Wednesday, July 28, 2010
Musings discovered in a journal
In my grandmother’s house there are many rooms. If it were not so, I would have told you.
Can I find them again? Those rooms, as they exist in my memory, full of the smells of childhood, full of running, full of hiding, full of pouting, full of screams and laughs.
A giant toad lived out in the garden, amongst the day lilies and nasturtiums that grew at the foot of the lemon tree. A great grey and green thing, with shining eyes and a fat ruby buried deep in his head. If I could only catch him, he would grant my wish by the power of that ruby. Or he would give me the jewel, belching it up like the girl in the story whose every word showered flowers and precious gems on those around her.

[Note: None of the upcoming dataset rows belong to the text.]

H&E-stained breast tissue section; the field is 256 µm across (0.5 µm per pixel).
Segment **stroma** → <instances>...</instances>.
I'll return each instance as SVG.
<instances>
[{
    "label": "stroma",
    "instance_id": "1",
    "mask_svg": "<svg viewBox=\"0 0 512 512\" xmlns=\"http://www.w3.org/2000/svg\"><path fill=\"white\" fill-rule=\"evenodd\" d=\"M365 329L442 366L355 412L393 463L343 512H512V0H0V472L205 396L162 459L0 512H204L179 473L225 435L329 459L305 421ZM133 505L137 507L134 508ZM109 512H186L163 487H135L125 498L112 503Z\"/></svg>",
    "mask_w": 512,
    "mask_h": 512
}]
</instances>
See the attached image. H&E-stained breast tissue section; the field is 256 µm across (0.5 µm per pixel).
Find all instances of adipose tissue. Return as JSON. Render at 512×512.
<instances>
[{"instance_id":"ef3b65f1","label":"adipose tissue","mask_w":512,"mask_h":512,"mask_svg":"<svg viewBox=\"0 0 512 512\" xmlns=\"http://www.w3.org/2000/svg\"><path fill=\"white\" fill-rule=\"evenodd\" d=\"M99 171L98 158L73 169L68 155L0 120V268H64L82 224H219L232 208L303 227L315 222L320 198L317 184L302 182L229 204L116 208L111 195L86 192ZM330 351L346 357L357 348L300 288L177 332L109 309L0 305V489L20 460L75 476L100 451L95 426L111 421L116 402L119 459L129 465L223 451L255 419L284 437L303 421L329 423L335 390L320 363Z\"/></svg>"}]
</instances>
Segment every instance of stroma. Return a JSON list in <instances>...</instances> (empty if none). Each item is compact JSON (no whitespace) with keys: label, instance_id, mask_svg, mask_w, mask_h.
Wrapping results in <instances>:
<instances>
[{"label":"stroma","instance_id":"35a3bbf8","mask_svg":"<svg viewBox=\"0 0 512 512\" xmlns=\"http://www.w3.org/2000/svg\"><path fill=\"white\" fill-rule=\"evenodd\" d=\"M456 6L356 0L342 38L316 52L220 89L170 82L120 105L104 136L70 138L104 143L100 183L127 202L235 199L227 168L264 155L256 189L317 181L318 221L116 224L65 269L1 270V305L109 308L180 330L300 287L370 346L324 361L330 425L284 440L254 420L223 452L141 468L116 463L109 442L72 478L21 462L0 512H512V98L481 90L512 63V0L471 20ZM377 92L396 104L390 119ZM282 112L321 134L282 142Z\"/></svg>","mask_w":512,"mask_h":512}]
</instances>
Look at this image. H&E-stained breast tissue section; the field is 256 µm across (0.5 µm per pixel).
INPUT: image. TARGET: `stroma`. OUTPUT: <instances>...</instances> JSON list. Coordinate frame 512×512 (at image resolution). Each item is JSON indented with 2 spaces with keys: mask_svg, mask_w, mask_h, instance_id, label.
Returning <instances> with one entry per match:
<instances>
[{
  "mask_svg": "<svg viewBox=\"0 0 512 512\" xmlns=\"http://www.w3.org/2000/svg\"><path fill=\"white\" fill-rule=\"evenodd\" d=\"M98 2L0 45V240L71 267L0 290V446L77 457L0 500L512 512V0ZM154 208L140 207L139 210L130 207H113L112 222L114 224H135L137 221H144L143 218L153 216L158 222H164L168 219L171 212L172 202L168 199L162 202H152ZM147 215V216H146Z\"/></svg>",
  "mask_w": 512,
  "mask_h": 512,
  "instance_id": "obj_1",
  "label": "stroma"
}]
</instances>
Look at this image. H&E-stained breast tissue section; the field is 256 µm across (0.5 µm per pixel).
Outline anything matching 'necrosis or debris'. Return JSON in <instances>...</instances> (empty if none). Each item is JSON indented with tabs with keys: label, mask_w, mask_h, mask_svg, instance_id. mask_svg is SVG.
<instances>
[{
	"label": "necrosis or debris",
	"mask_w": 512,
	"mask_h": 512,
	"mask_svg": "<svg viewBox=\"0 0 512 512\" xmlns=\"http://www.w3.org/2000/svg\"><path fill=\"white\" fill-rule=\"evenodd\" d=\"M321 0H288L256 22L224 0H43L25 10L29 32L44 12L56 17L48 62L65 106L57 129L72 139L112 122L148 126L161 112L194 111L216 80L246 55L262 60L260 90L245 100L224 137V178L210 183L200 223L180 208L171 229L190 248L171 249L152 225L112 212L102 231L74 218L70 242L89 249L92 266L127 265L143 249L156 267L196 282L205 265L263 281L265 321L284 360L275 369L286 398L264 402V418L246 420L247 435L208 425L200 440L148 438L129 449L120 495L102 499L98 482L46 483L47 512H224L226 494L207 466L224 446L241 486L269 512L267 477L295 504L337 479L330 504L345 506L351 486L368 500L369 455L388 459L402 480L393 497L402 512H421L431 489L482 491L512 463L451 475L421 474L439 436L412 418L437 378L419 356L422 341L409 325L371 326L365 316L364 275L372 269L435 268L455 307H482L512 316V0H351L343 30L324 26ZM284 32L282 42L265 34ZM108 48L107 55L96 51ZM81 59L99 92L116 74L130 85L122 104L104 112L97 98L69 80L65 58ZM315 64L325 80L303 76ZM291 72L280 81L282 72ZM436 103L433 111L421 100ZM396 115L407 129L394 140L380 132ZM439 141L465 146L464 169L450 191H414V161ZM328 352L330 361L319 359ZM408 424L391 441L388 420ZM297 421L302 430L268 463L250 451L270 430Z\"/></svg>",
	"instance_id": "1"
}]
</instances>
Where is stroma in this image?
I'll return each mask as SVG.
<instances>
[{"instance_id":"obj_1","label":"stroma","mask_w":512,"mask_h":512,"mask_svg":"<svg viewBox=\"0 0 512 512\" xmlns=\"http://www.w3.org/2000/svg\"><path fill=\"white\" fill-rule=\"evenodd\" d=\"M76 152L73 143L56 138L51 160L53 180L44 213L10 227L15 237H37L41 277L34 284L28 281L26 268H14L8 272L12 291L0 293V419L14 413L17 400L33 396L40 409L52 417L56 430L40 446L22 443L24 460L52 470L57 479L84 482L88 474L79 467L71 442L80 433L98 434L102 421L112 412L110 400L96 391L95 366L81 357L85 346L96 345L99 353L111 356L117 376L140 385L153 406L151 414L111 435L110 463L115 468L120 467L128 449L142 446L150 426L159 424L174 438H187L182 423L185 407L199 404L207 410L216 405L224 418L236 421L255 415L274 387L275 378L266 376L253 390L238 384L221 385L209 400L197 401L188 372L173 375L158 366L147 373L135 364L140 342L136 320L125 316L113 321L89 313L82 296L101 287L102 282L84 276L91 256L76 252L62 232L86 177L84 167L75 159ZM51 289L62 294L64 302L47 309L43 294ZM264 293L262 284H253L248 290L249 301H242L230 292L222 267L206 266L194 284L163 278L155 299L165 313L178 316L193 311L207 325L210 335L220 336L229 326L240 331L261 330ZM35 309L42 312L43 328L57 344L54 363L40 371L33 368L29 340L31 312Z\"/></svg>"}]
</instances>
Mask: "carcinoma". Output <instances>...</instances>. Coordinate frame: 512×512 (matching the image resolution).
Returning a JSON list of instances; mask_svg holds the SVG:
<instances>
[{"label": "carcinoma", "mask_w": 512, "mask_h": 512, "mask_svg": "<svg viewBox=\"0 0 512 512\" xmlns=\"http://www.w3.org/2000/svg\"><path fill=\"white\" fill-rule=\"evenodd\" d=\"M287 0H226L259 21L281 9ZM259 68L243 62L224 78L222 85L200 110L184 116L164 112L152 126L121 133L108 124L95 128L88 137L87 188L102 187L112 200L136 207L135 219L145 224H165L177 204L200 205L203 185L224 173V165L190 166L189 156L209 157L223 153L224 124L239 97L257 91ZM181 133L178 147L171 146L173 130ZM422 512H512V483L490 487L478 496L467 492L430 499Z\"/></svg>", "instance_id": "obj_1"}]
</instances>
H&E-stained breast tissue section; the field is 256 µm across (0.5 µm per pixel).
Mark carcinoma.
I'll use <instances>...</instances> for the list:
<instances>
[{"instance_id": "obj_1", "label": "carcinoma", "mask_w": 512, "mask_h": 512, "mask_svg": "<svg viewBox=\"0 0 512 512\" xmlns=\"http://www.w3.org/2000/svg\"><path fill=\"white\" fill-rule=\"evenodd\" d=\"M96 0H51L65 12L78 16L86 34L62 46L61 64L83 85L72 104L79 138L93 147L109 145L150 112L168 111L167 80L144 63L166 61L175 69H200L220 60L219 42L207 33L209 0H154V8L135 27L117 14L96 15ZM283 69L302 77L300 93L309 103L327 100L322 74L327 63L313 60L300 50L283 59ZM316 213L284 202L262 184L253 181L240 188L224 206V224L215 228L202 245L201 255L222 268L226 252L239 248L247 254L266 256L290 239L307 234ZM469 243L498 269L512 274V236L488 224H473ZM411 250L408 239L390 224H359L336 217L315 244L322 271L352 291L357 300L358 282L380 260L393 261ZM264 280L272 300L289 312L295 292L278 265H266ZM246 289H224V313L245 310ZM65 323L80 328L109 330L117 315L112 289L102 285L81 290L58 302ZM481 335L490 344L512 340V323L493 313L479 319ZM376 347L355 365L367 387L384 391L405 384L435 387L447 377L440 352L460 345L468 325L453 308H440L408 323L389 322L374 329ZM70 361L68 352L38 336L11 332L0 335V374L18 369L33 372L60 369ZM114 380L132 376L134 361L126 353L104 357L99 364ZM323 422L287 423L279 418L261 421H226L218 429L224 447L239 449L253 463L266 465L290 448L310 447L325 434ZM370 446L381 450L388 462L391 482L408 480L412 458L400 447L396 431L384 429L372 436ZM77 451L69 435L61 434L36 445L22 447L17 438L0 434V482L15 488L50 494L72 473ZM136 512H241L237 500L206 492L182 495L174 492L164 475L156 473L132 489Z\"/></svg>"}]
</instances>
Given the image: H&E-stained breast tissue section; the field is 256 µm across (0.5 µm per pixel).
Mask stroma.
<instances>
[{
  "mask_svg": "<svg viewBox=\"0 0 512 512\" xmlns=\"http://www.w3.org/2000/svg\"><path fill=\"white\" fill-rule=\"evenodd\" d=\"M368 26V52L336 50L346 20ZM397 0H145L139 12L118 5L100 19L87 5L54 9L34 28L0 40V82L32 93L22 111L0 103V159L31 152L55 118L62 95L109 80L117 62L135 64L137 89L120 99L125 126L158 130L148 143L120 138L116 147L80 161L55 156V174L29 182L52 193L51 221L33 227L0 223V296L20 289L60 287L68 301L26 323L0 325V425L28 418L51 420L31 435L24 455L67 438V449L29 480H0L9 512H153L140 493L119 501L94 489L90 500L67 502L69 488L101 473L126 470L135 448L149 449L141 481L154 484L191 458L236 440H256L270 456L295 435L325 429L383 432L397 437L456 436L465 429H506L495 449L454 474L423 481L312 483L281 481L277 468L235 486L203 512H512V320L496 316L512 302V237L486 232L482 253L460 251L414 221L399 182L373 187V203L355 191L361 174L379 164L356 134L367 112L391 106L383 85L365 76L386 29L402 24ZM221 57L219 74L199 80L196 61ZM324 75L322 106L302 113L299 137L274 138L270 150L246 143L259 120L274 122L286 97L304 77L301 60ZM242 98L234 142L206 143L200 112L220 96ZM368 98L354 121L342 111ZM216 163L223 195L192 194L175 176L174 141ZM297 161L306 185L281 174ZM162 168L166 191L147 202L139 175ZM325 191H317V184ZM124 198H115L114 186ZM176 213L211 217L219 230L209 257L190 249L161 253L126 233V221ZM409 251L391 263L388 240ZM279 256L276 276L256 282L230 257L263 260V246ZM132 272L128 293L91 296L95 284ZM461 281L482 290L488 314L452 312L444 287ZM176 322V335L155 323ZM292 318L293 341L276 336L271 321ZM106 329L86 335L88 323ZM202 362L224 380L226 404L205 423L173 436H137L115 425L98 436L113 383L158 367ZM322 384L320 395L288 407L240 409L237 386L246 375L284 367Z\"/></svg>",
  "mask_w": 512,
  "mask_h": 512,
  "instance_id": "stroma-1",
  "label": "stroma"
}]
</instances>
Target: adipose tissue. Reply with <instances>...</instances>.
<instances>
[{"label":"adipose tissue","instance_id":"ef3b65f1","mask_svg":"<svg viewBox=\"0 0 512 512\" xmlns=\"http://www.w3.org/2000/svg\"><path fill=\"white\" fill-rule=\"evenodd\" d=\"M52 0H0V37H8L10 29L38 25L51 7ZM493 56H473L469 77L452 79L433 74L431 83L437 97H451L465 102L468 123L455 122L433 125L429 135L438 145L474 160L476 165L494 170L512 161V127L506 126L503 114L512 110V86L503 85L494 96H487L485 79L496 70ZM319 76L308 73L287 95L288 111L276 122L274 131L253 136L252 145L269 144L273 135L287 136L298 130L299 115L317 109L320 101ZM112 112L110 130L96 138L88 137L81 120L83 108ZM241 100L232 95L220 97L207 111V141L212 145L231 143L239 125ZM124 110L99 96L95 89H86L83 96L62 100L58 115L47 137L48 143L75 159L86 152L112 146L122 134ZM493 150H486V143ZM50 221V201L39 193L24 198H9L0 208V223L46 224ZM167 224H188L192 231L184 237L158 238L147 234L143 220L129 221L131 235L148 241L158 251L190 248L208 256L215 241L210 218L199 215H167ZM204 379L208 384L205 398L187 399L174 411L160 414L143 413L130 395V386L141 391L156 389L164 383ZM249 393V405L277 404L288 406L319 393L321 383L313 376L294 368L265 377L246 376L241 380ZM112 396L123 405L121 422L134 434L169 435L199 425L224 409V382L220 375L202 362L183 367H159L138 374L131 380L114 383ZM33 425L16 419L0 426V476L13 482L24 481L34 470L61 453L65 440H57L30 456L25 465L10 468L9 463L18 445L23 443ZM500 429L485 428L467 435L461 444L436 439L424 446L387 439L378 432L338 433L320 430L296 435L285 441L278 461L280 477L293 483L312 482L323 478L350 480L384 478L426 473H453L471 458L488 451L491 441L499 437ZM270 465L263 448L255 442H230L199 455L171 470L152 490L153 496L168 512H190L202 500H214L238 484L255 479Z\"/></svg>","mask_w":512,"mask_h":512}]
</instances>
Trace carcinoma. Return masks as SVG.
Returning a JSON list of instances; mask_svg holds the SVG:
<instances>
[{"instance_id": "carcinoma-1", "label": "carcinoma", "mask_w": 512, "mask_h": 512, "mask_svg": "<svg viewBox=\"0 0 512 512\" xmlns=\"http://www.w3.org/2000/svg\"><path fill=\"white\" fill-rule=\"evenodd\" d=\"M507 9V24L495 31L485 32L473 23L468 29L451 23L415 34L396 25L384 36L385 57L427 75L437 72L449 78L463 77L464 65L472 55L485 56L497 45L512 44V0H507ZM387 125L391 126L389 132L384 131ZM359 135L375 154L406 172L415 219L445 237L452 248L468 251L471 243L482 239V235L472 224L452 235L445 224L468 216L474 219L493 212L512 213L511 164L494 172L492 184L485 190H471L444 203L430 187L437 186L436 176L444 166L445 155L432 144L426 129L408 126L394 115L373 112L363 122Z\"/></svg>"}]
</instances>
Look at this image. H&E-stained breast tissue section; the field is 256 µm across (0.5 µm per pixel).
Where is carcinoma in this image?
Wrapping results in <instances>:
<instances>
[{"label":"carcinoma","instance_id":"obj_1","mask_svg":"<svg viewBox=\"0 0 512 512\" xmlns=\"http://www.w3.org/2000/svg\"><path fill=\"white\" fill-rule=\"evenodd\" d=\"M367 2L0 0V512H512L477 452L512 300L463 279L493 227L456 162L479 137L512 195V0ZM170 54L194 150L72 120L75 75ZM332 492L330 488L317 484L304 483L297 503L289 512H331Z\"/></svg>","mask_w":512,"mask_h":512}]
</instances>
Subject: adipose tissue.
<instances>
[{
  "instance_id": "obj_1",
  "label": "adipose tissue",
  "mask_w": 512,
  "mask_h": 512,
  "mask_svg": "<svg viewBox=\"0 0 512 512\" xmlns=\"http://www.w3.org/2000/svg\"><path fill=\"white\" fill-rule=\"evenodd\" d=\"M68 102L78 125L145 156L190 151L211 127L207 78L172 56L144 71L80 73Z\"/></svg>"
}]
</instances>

At that house, my grandmother created life all around her; her garden overflowed with green and growing things, the flowers of my youth that I crave—roses, nasturtium, calendula, grape hyacinth, cosmos, calla and canna and easter and day lilies, dusty miller, hydrangea, pinks, fuschia, potato vine, camellias, gardenias, Shasta daisies, hens and chicks, impatiens. The oleander I hated for some reason. I thought it ugly and out of place. It is only recently that I have been able to appreciate the beauty of an oleander bush in bloom, its lush and softly drooping swaths of blossoms. When I was allowed to choose a flower from the nursery, I chose and planted cocks’ combs in vibrant jewel colors.
And then there were her magnificent trees. The birch in the front yard – that lovely, graceful lady surrounded by boxwood who oversaw our picnics on the front lawn. The peeling paper I was sure would be useful if I could only determine how, the crumbly little seed men, the delicate quivering leaves.
The sweet gum that dominated the back yard was a marvelous spreading thing that held a swing and that created the most delicious sun-dappled shade over the back lawn on summer days. Its branches were mingled with the branches of a plum tree from the neighbors’ yard. It was tall enough that Gramma and Grampa had to pick the plums for us, which made them a special treat, just like the jam Grams made from the fruit.
On the other side of the back lawn was a giant avocado tree that, unfortunately, never really fruited. Grams had planted it from a seed she had sprouted in her kitchen and by the time I can remember it had grown taller that the shed by which it stood.
The shed was scary and fascinating. It smelled of old wood and fertilizer; it was dark; it had spiders, including black widows, which crawled out of Grampa’s wood pile behind the shed. I stood in constant mortal fear of black widows and so stayed away.
The wood pile was enormous. It covered more space that it rightly should have. If you stood near the door to the shed and looked toward the pile, it stopped, properly, at the neighbor’s fence. If you looked straight into it, though, from the side of the shed, under the plum and the sweet gum, you saw the true size of it. The wood went back into infinity, deeper and darker every moment. A portal to some other where. Dark and disturbing. The birthplace of black widows.
The second back lawn housed an apricot tree and an orange tree. Small and neatly trimmed.
Apricot jam is shining golden ambrosia to be eaten reverently and by the spoonful. On toast with butter it brings upon ecstasies.
The side yard, deep in the back, overgrown with large, tropical looking plants was another portal. A liminal spot, fairies dwelt there, and if I could only pick the right time, I could pass through into the land where the stories were born, because they happened there and were real there.
Dusty miller is a kitten, and I loved to stroke it. Soft like rabbit ears and a frosty silvery color.
Strawberries. Tender jewels hidden beneath the leaves. You must approach quietly and reverently
You must clasp the berry tenderly in your fingers and twist. Take a moment to gaze at it lovingly before passing it between your lips, like a kiss.